**Data**
%%

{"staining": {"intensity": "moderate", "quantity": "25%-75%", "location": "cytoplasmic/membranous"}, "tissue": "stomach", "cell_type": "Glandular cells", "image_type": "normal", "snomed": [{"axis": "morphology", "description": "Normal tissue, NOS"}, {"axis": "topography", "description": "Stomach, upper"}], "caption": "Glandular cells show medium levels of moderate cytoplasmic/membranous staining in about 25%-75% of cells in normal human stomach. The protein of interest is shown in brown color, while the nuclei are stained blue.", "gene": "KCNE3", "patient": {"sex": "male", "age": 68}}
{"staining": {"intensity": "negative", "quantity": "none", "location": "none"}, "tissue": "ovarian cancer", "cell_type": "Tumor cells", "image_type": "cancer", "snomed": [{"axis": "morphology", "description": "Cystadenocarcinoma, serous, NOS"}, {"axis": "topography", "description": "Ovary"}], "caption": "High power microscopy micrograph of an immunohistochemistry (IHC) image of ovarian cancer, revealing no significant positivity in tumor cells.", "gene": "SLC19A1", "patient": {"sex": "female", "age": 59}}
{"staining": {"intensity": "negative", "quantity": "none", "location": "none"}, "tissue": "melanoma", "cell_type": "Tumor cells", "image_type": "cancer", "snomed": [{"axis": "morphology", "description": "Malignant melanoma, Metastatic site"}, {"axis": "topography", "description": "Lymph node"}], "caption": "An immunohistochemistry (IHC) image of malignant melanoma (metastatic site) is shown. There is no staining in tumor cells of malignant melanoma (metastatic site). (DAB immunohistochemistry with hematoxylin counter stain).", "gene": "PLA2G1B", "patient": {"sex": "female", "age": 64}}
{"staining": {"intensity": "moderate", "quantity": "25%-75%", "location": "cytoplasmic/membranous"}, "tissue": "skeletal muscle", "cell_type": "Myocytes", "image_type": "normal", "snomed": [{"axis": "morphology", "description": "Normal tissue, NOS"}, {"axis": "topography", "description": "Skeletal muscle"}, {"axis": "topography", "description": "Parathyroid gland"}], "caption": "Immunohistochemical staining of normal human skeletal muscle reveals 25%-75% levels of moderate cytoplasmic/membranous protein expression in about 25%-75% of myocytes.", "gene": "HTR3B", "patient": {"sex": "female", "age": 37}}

%%

**Problem**
Lines above with "membranous" in them are the ones to copy.

**Written response**
{"staining": {"intensity": "moderate", "quantity": "25%-75%", "location": "cytoplasmic/membranous"}, "tissue": "stomach", "cell_type": "Glandular cells", "image_type": "normal", "snomed": [{"axis": "morphology", "description": "Normal tissue, NOS"}, {"axis": "topography", "description": "Stomach, upper"}], "caption": "Glandular cells show medium levels of moderate cytoplasmic/membranous staining in about 25%-75% of cells in normal human stomach. The protein of interest is shown in brown color, while the nuclei are stained blue.", "gene": "KCNE3", "patient": {"sex": "male", "age": 68}}
{"staining": {"intensity": "moderate", "quantity": "25%-75%", "location": "cytoplasmic/membranous"}, "tissue": "skeletal muscle", "cell_type": "Myocytes", "image_type": "normal", "snomed": [{"axis": "morphology", "description": "Normal tissue, NOS"}, {"axis": "topography", "description": "Skeletal muscle"}, {"axis": "topography", "description": "Parathyroid gland"}], "caption": "Immunohistochemical staining of normal human skeletal muscle reveals 25%-75% levels of moderate cytoplasmic/membranous protein expression in about 25%-75% of myocytes.", "gene": "HTR3B", "patient": {"sex": "female", "age": 37}}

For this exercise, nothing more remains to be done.